The article, titled "Modeling Gliomas with Organoids: Classification, Fidelity, and Guidelines for Translational Neuro-Oncology," represents a collaborative effort among experts across multiple leading academic and translational research institutions. Co-authors include Christopher G. Hubert, Renee D. Read, Tyler E. Miller, Albert Lai, alongside several emerging scientists helping shape the next generation of glioma organoid research. The review was spearheaded by co-corresponding authors Zhaohui Wang and Hongjun Song.
The review provides one of the most comprehensive overviews to date of human glioma organoid systems, including engineered organoids, patient tissue-derived organoids, and assembloid models designed to study tumor–microenvironment interactions. The publication also proposes a foundational nomenclature and classification framework intended to help address increasing methodological heterogeneity and fragmented terminology across the rapidly evolving field of glioma organoid research.
Foundational contributions include:
- A three-class taxonomy for glioma organoid models
- A unified nomenclature framework to standardize communication across research groups
- Evidence-based model selection guidelines for translational research objectives
- A roadmap for overcoming scalability, fidelity, and vascularization limitations
"This field is advancing extremely rapidly, but terminology, methodologies, and applications have become highly fragmented," said Zhaohui Wang. "By bringing together perspectives from leaders and emerging scientists across the field, our goal was to provide a practical roadmap for investigators while helping establish a more unified framework for evaluating and applying glioma organoid models across basic, translational, and therapeutic studies. We also hope this work will help support, connect, and inspire the next generation of scientists advancing translational neuro-oncology."

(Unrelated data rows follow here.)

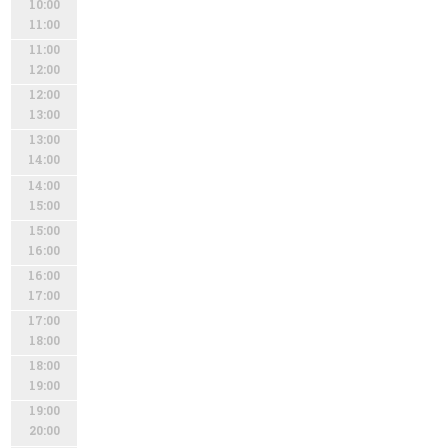
10:00
11:00
11:00
12:00
12:00
13:00
13:00
14:00
14:00
15:00
15:00
16:00
16:00
17:00
17:00
18:00
18:00
19:00
19:00
20:00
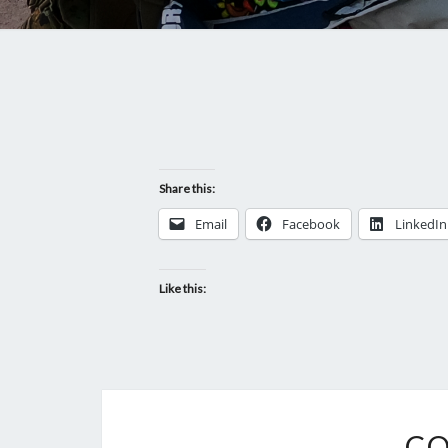
Share this:
Email
Facebook
LinkedIn
Like this:
CO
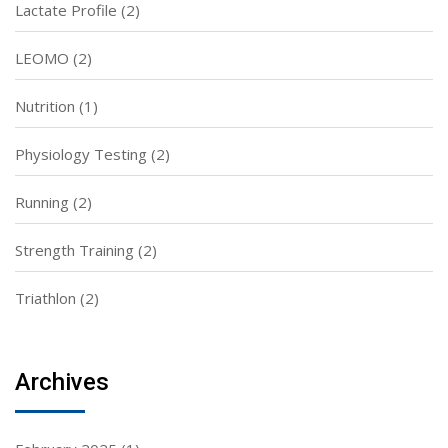
Lactate Profile
(2)
LEOMO
(2)
Nutrition
(1)
Physiology Testing
(2)
Running
(2)
Strength Training
(2)
Triathlon
(2)
Archives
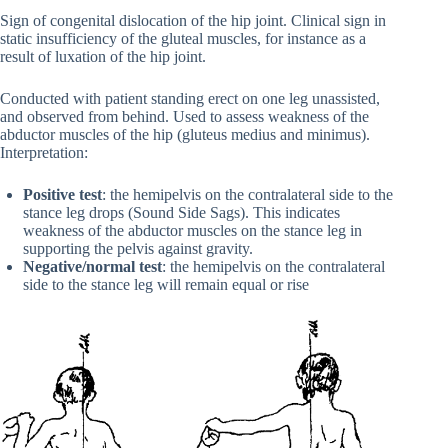
Sign of congenital dislocation of the hip joint. Clinical sign in
static insufficiency of the gluteal muscles, for instance as a
result of luxation of the hip joint.
Conducted with patient standing erect on one leg unassisted,
and observed from behind. Used to assess weakness of the
abductor muscles of the hip (gluteus medius and minimus).
Interpretation:
Positive test
: the hemipelvis on the contralateral side to the
stance leg drops (Sound Side Sags). This indicates
weakness of the abductor muscles on the stance leg in
supporting the pelvis against gravity.
Negative/normal test
: the hemipelvis on the contralateral
side to the stance leg will remain equal or rise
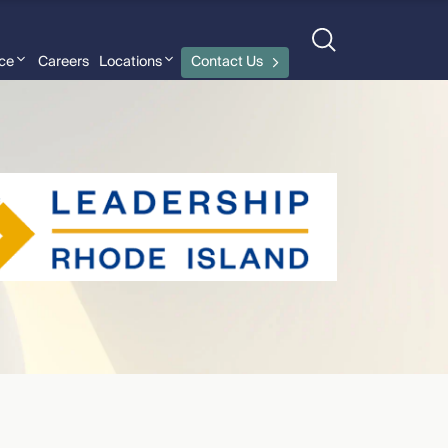
nce
Careers
Locations
Contact Us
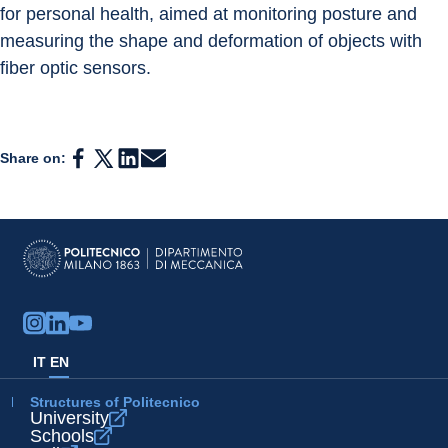
for personal health, aimed at monitoring posture and 
measuring the shape and deformation of objects with 
fiber optic sensors.
Share on:
IT
EN
Structures of Politecnico
University
Schools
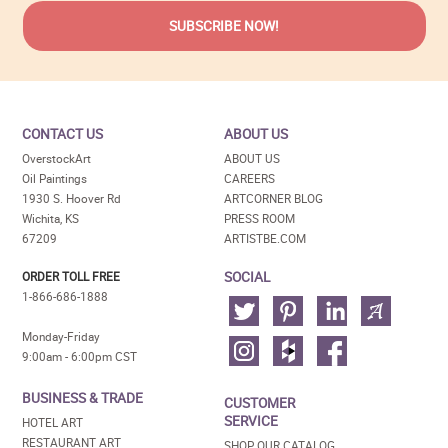
CONTACT US
ABOUT US
OverstockArt
ABOUT US
Oil Paintings
CAREERS
1930 S. Hoover Rd
ARTCORNER BLOG
Wichita, KS
PRESS ROOM
67209
ARTISTBE.COM
SOCIAL
ORDER TOLL FREE
1-866-686-1888
Monday-Friday
9:00am - 6:00pm CST
BUSINESS & TRADE
CUSTOMER
SERVICE
HOTEL ART
RESTAURANT ART
SHOP OUR CATALOG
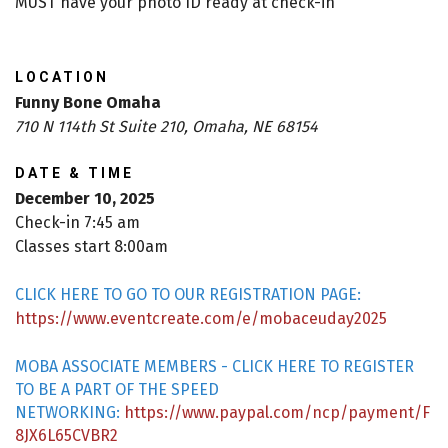
MUST have your photo ID ready at check-in
LOCATION
Funny Bone Omaha
710 N 114th St Suite 210, Omaha, NE 68154
DATE & TIME
December 10, 2025
Check-in 7:45 am
Classes start 8:00am
CLICK HERE TO GO TO OUR REGISTRATION PAGE:
https://www.eventcreate.com/e/mobaceuday2025
MOBA ASSOCIATE MEMBERS - CLICK HERE TO REGISTER
TO BE A PART OF THE SPEED
NETWORKING:
https://www.paypal.com/ncp/payment/F
8JX6L65CVBR2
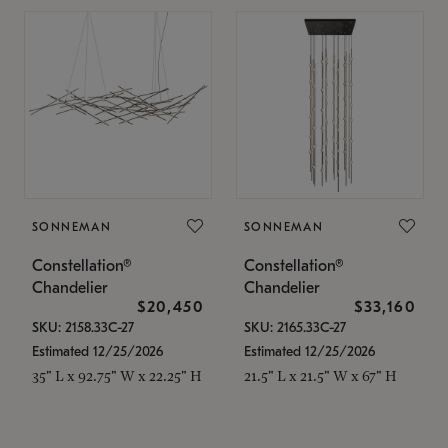
SONNEMAN
SONNEMAN
Constellation®
Constellation®
Chandelier
Chandelier
$20,450
$33,160
SKU: 2158.33C-27
SKU: 2165.33C-27
Estimated 12/25/2026
Estimated 12/25/2026
35" L x 92.75" W x 22.25" H
21.5" L x 21.5" W x 67" H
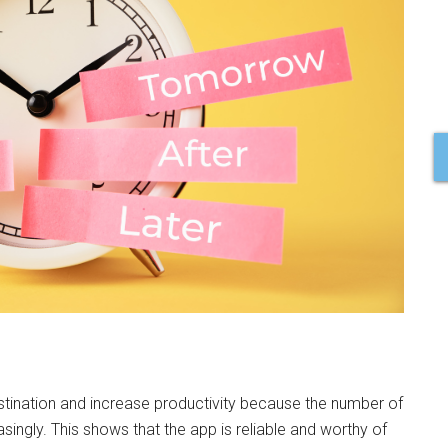
astination and increase productivity because the number of
ngly. This shows that the app is reliable and worthy of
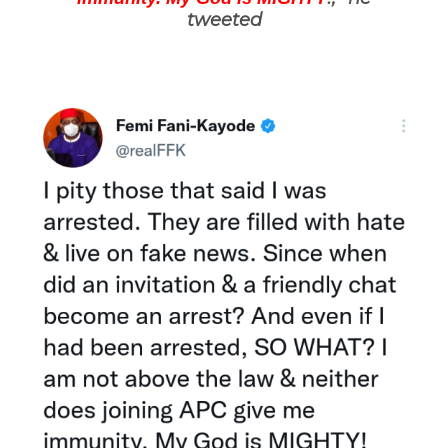
tweeted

Dr. Xiling Shen, Acting Director of the Terasaki Institute, emphasized the broader significance of the work. "This exemplifies our mission to develop human-relevant platforms that bridge the gap between the laboratory and the clinic. By bringing together the community around shared standards, we believe this review will meaningfully accelerate the path to better treatments for patients with glioma."
Gliomas remain among the most devastating and difficult-to-treat cancers of the central nervous system. Traditional preclinical models often fail to fully capture the complexity, heterogeneity, and treatment resistance observed in patient tumors. Advances in organoid technologies are increasingly enabling researchers to model glioma biology using human-relevant systems that better preserve tumor architecture, cellular diversity, and clinically relevant phenotypes.
Organoid models, three-dimensional, human cell-derived tissue constructs grown in the laboratory, offer a fundamentally more faithful representation of human tumor biology. The work by Dr. Wang and the Terasaki Institute team provides the field with a shared foundation to ensure that the growing body of organoid research is cumulative, comparable, and ultimately translatable into clinical benefit.